Five years ago, Zohran Kwame Mamdani walked into this house as just a motivated candidate. He represented a new voice for the younger generation and a leader who wasn’t born into politics, but who built his path step by step and door by door.

On Thursday, he was welcomed back — not as a rising candidate, but as the next Mayor of New York City.

“I am less than 30 days,” he said, voice steady, “from being inaugurated as the first South Asian, the first Muslim mayor in the history of New York City.”

The evening was warmly hosted by PSA National Co-founder Arsal Ijaz. “This isn’t just another political gathering,” he said. “For us, it’s personal.” He explained that the Pakistani American Political Action Committee was born in that very house, a place where his father, Dr Ijaz, first envisioned a community moving from silent outsiders to active shapers of politics.

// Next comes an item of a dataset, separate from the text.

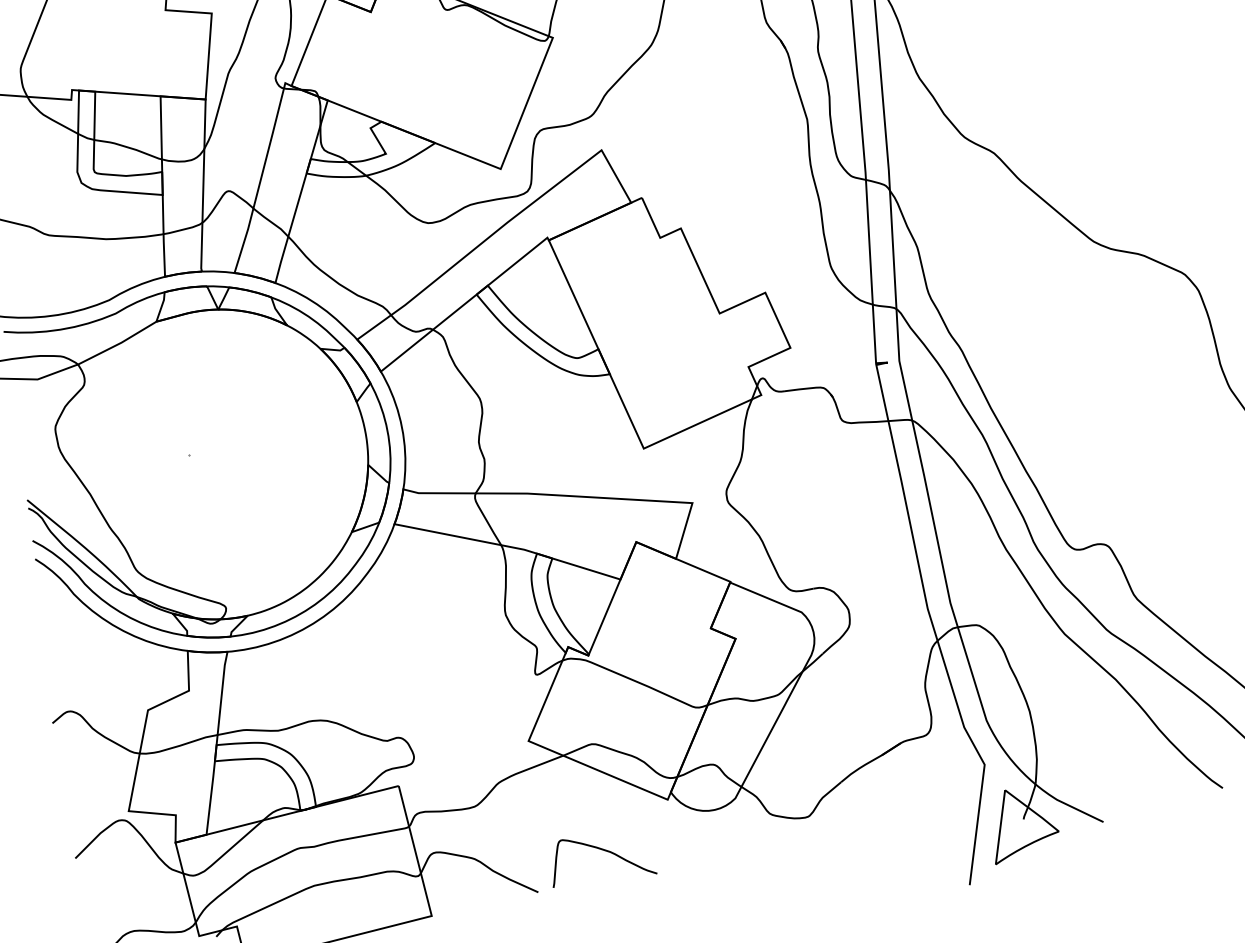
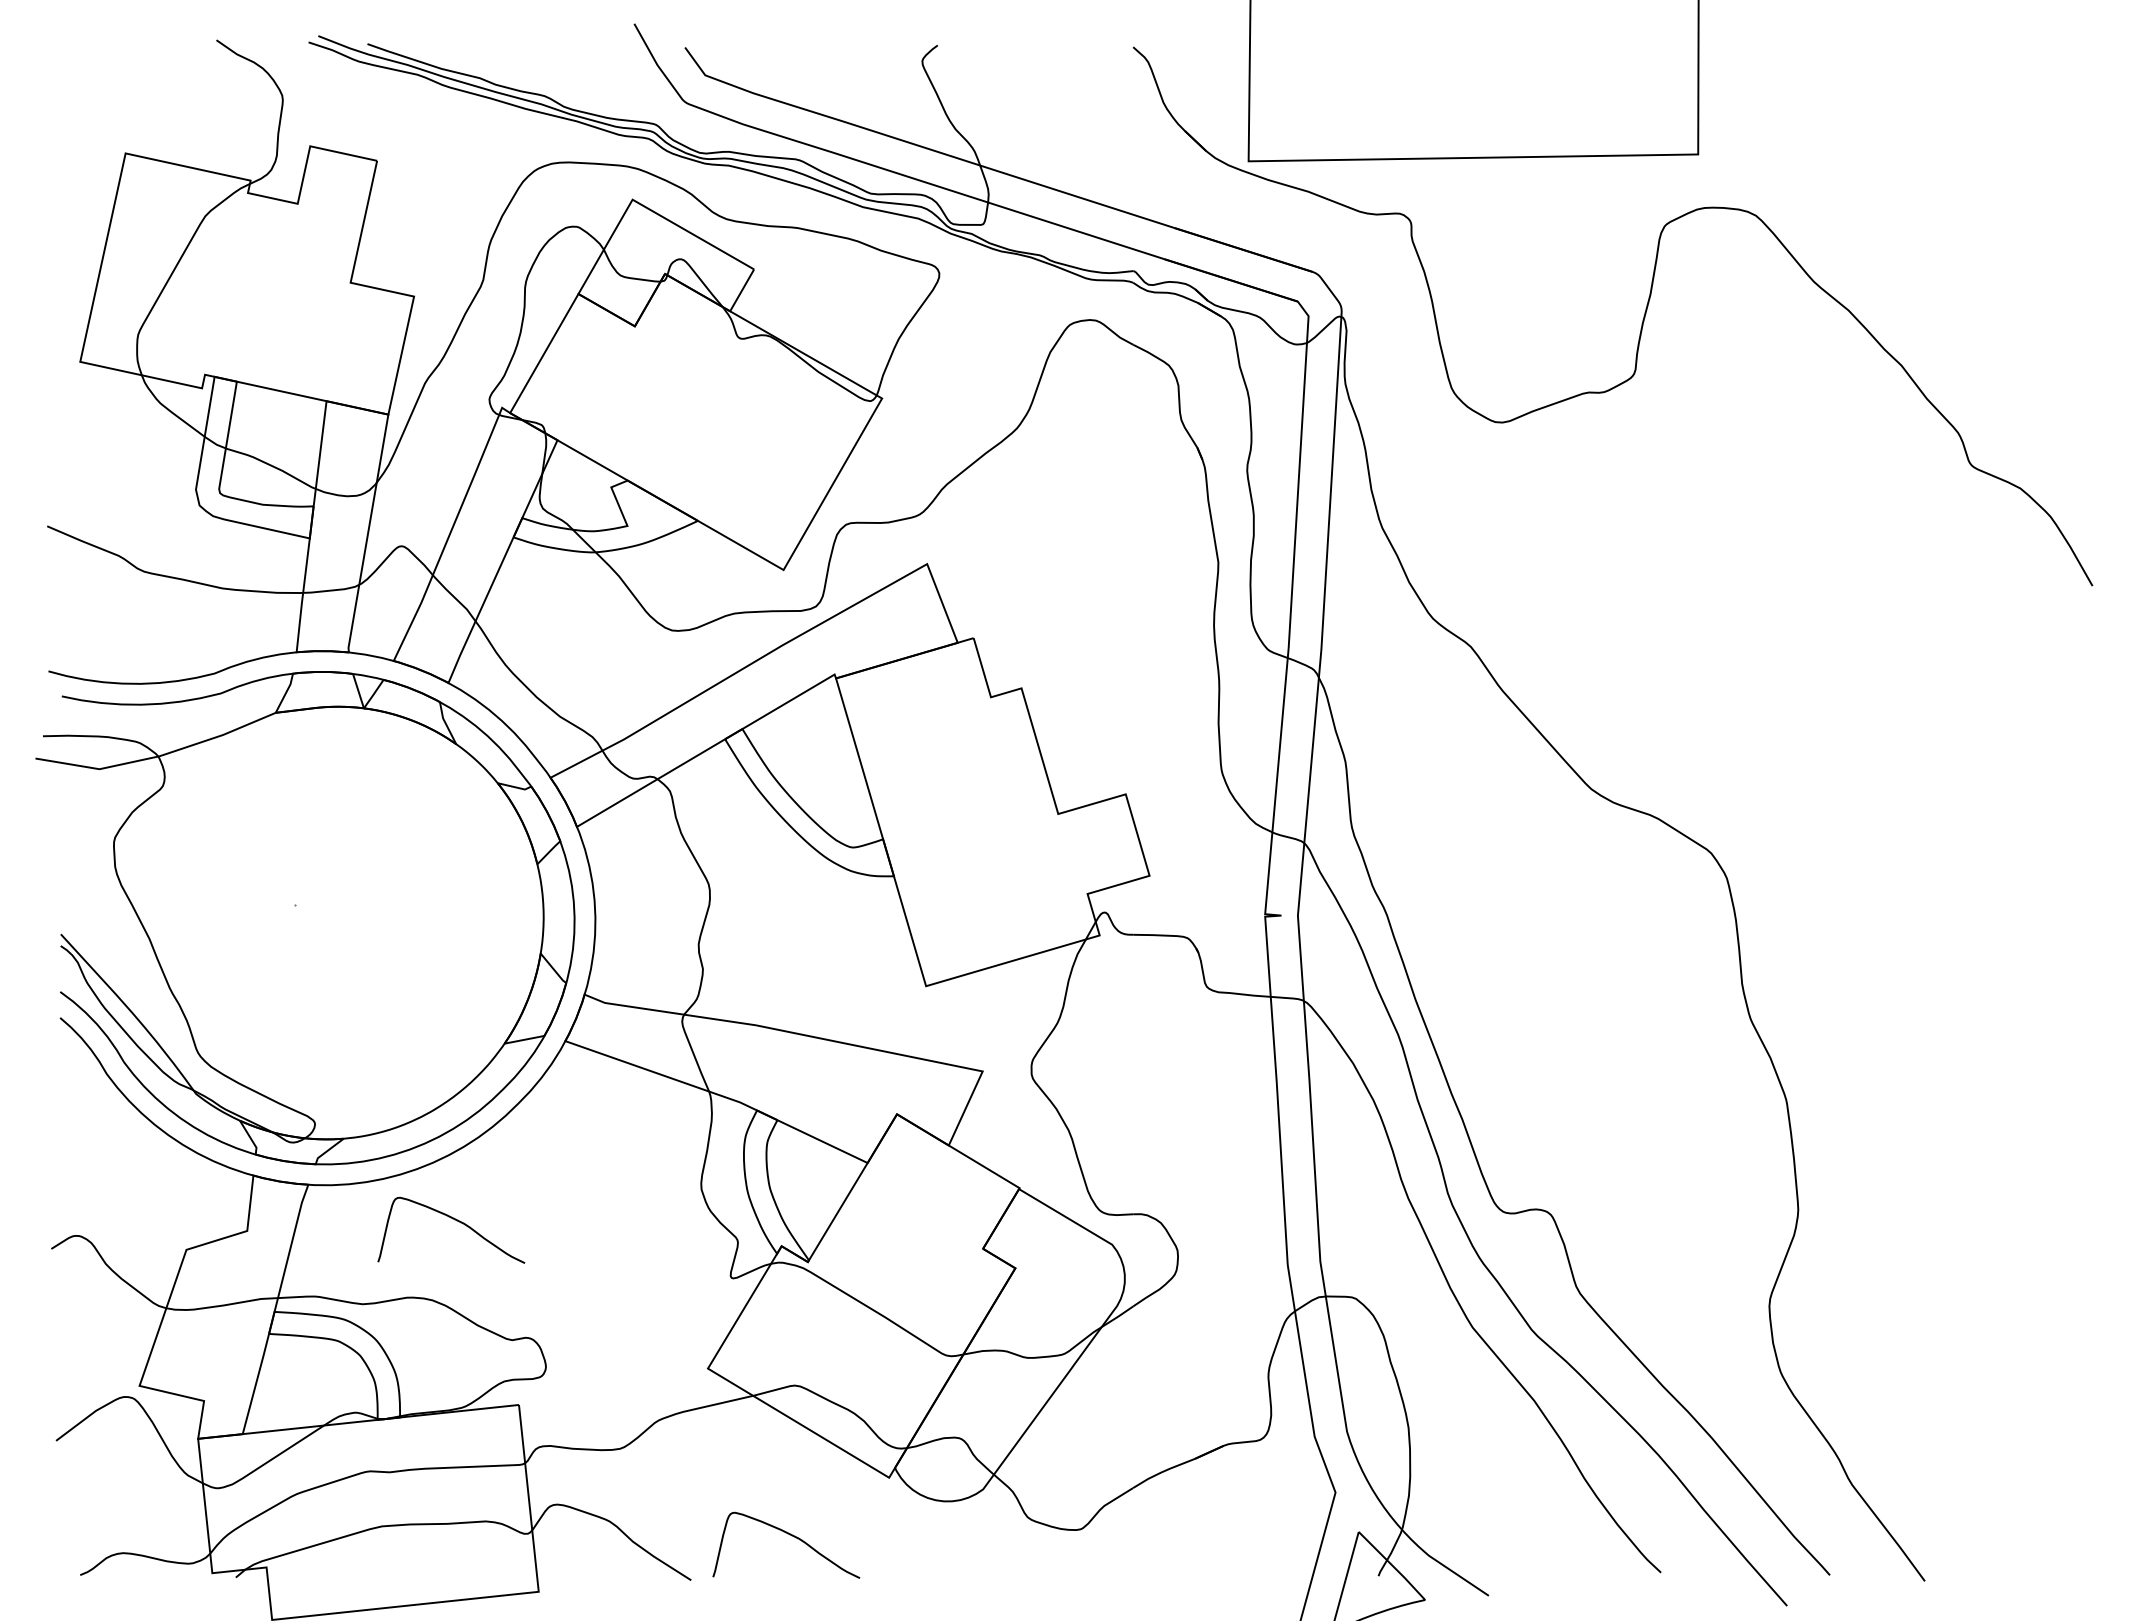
curve: (334, 662) -> (454, 1220), added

Mamdani spoke candidly about how these identities provided him with the “experience of what it looks like to be on the outside looking in”. He described being asked to step aside at JFK and the anxious moments waiting for news during his father’s citizenship interview. These experiences, he said, showed him “the limitations of the promise” made in the city.

At the start of the campaign, many called his dream impossible, viewing it as a “fool’s errand”. Mamdani, however, invoked Nelson Mandela: “It always seems impossible until it is done.” Polling at just 1% at one point, his campaign won more votes against the odds than any candidate since John Lindsay in 1965.

There was a roll call of gratitude. He acknowledged Dr Ijaz, the aunties and uncles who opened doors in Queens, and the young volunteers who skipped weekends to stand on subway platforms handing out flyers. He traced a straight line from a long-ago city council race, knocking doors for Ali Najmi, eating biryani at his mother’s house, listening to the story of the uncle who “couldn’t wait” to vote after the election had already passed, to the decision this time that no uncle, no auntie, no first-time voter would miss their chance.

Now days away from becoming New York’s first South Asian and first Muslim mayor, he urged supporters to continue contributing to the transition. He emphasised that the period following the election is not merely a time for celebration, but a crucial phase of preparation that determines the success of his administration from its first day.

He ended, as he began, with a story. A poignant tale from a plane returning from Puerto Rico, where a South Asian doctor saved a woman’s life. When asked how to thank him, the doctor’s request was simple, stunning, and profound: “I need two tickets to Zohran Mamdani’s inauguration.”

If 2020 had been a test of whether Mamdani belonged in the process, 2025 had been a demonstration of him redrawing the political map. Pakistanis, Indians, Bangladeshis, Nepalis, Tibetans South Asians from across the five boroughs pulled into a campaign that insisted it was theirs too. And yet, for all the noise and the nerves, it never truly felt like Zohran wouldn’t get there in the end. For Zohran certainly did not doubt it.